» Job item:
Could you repeat, word for word, the line with "left: 526px ->" and every line after it in the records below, leaving out any pictures?
◆ ◆ ◆ ◆ ◆
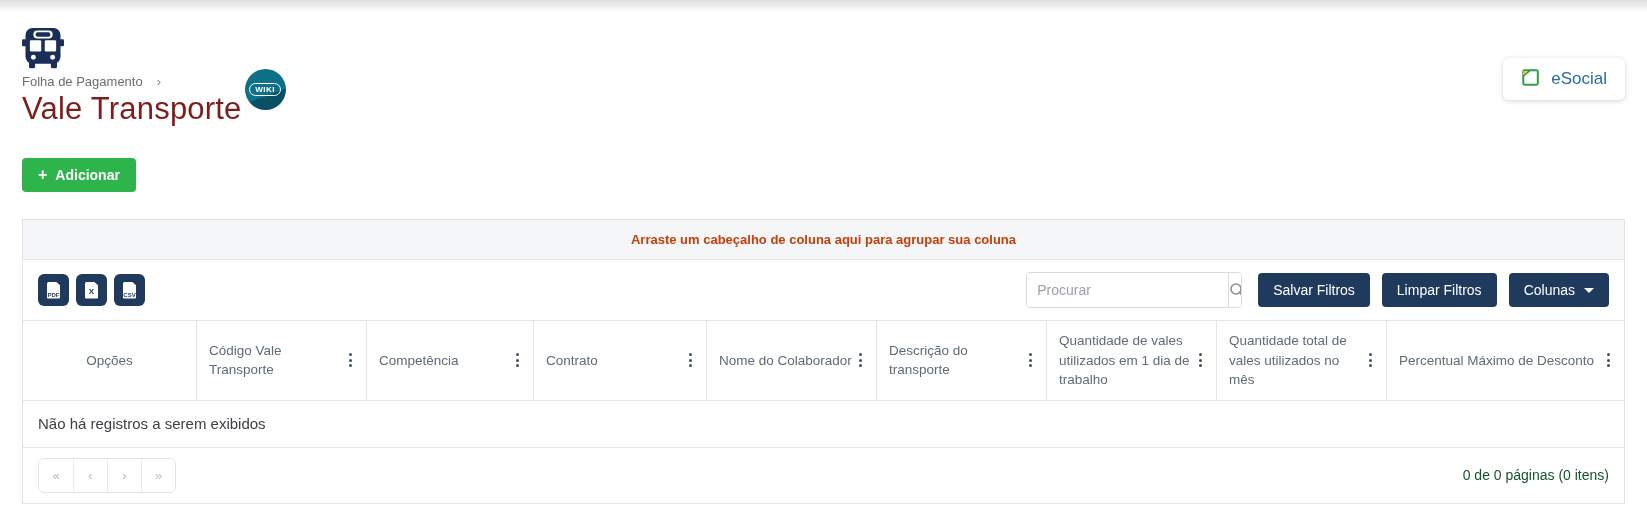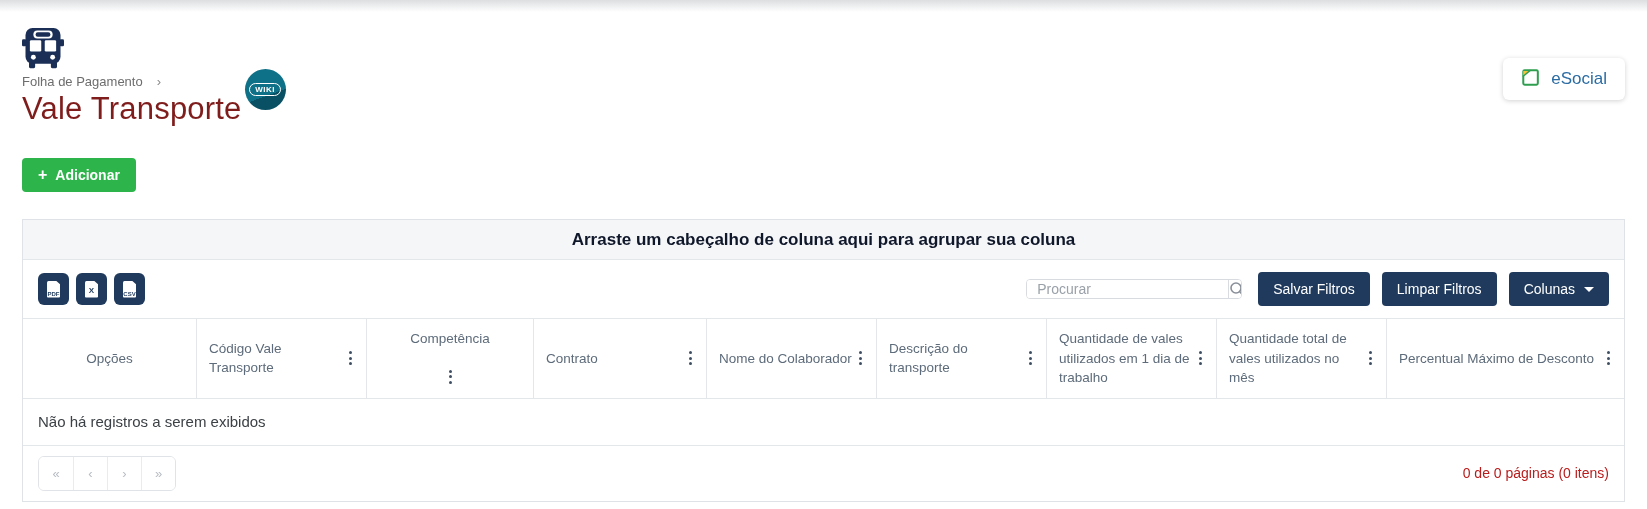"Arraste um cabeçalho de coluna" .group-hint { color: #0f172a -> #c2410c; font-size: 17px -> 13px }
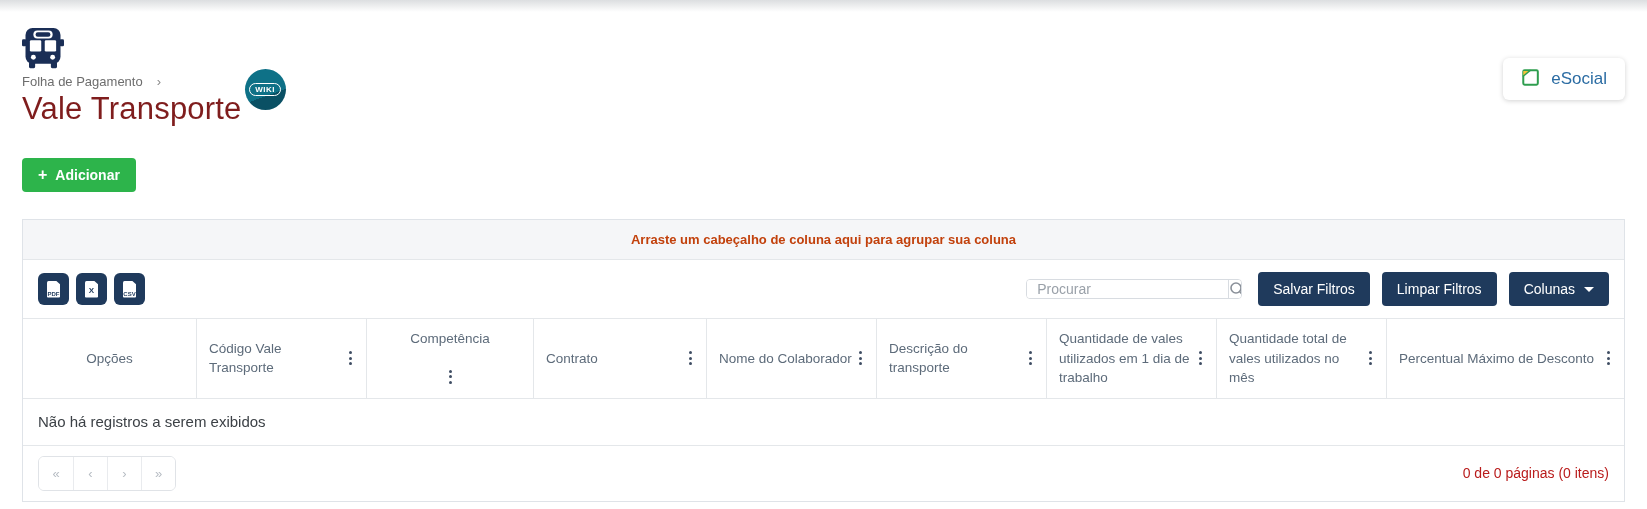"Procurar" .search-box { height: 20px -> 36px }
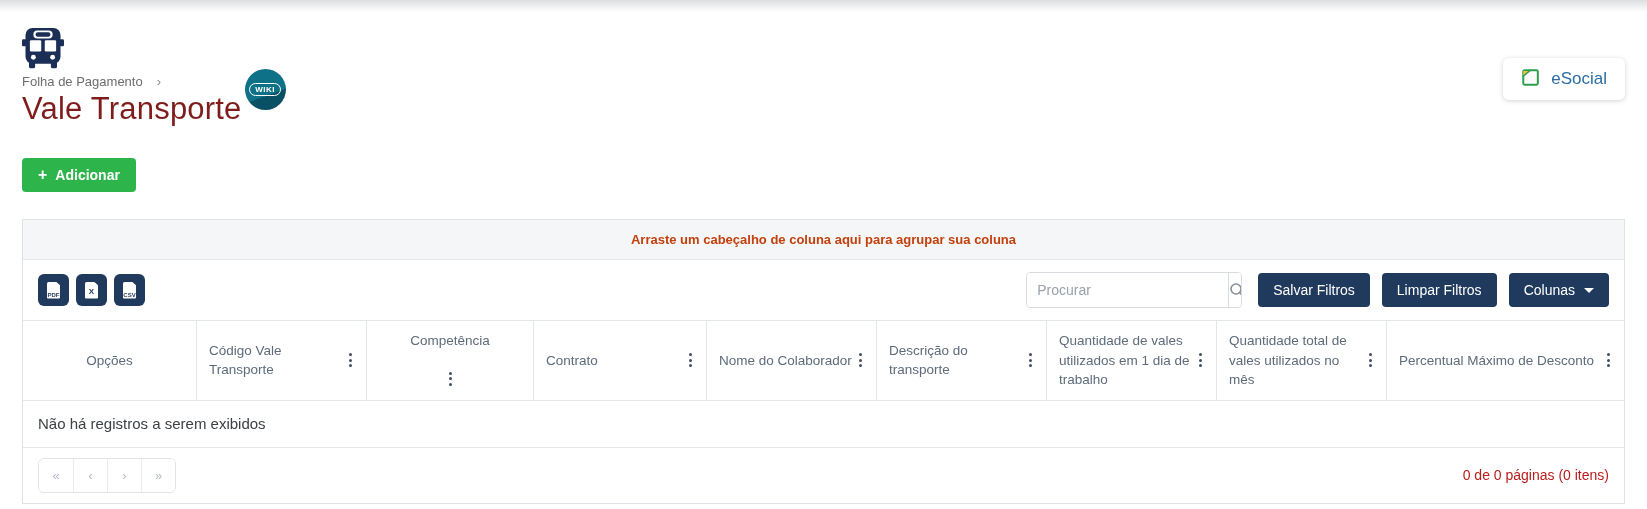"Competência" .c2 { flex-direction: column -> none }
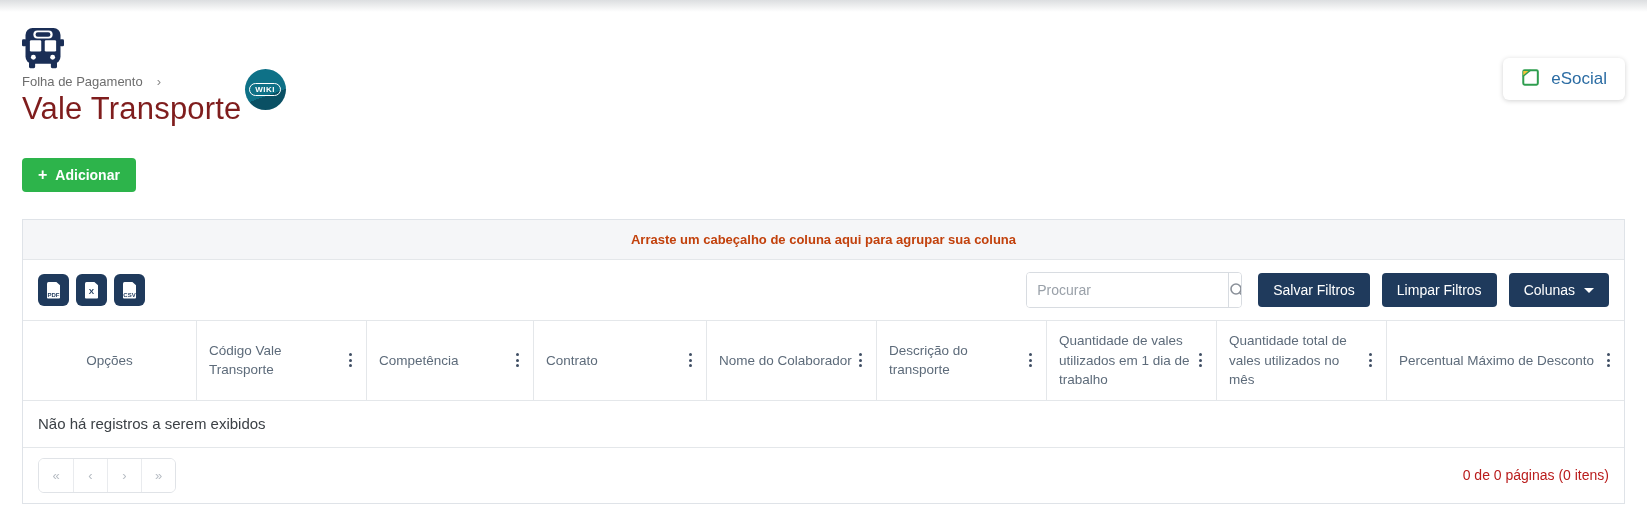"0 de 0 páginas (0" .page-summary { color: #b91c1c -> #14532d }
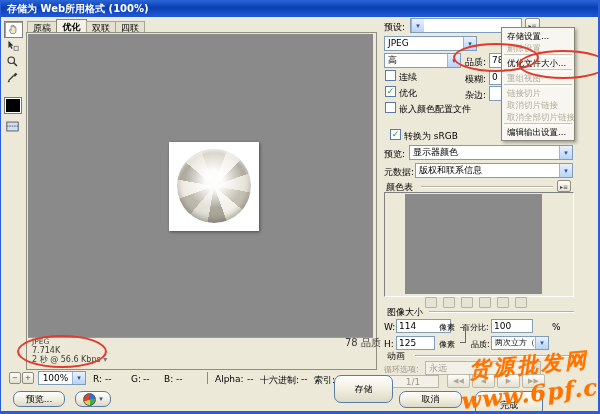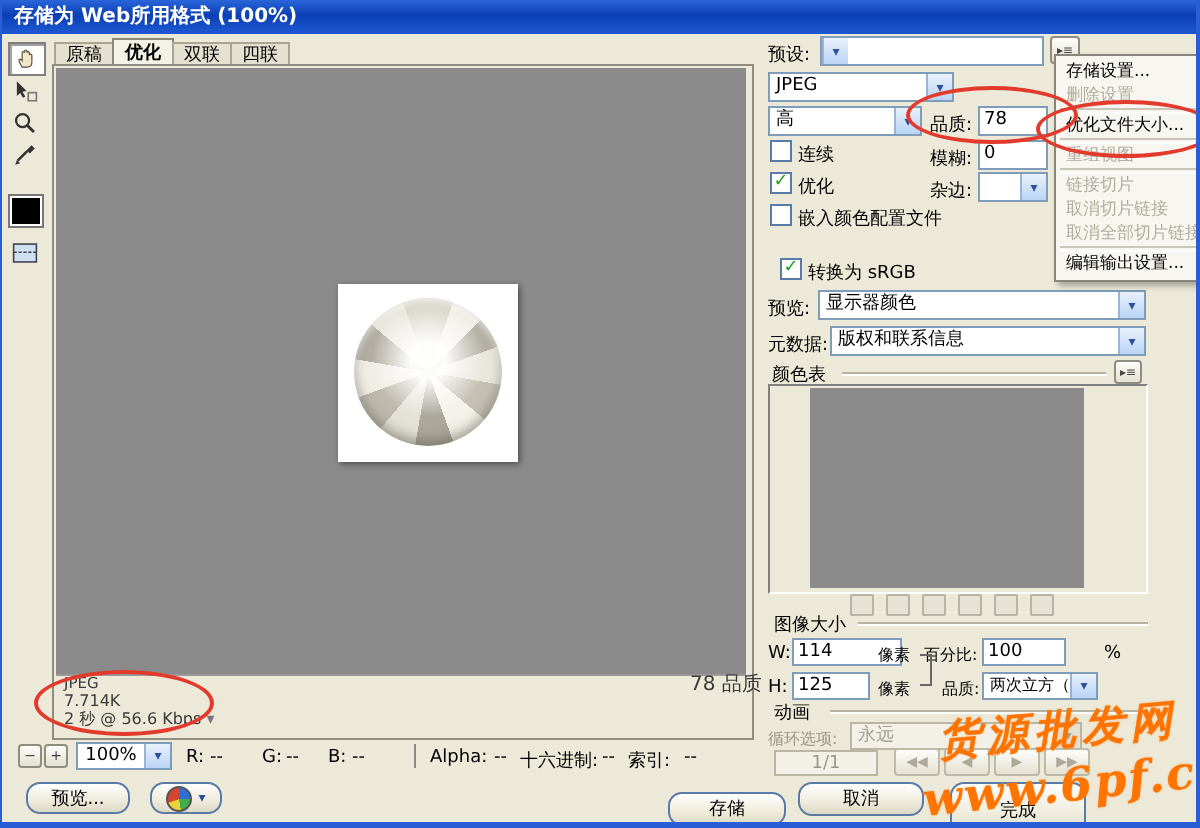"存储设置..." div.abs { left: 526px -> 500px }
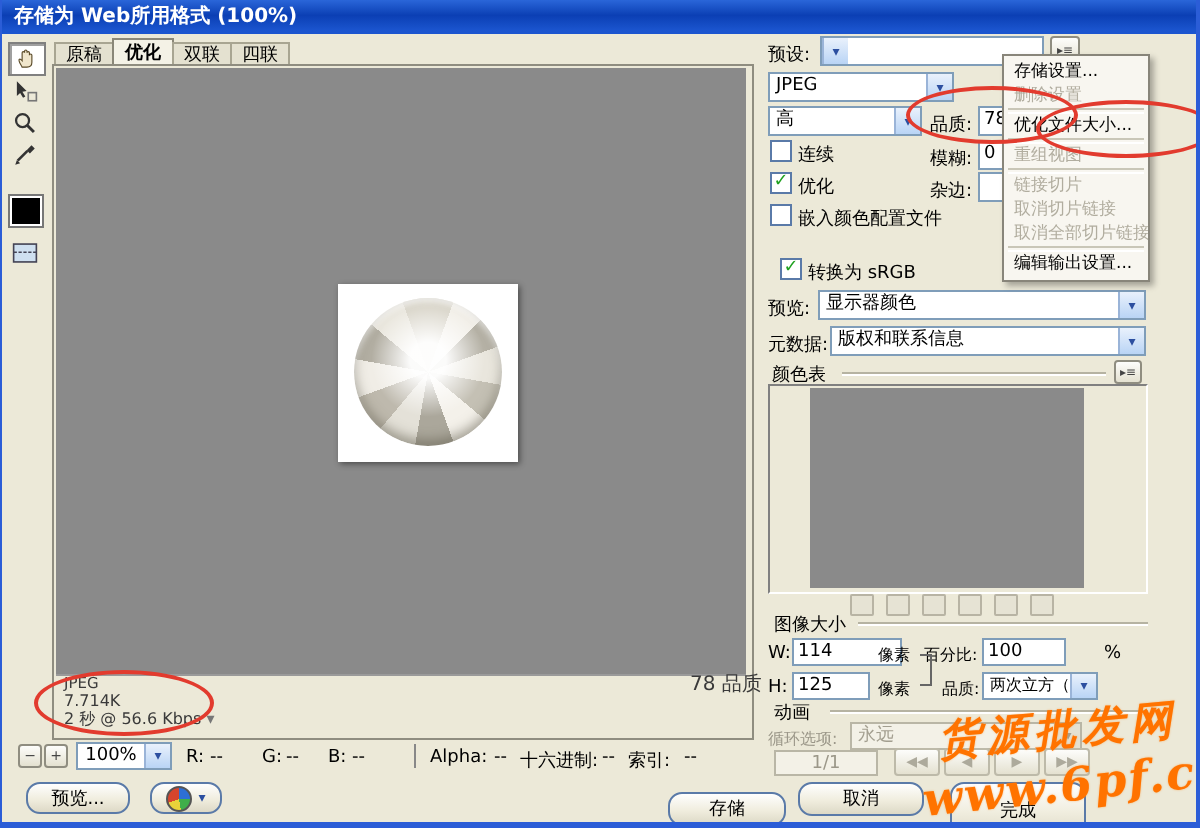"存储" div.abs { height: 17px -> 28px; top: 396px -> 375px }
◆ ◆ ◆ ◆ ◆
» Expected answer:
"存储设置..." div.abs { left: 526px -> 500px }
"存储" div.abs { height: 17px -> 28px; top: 396px -> 375px }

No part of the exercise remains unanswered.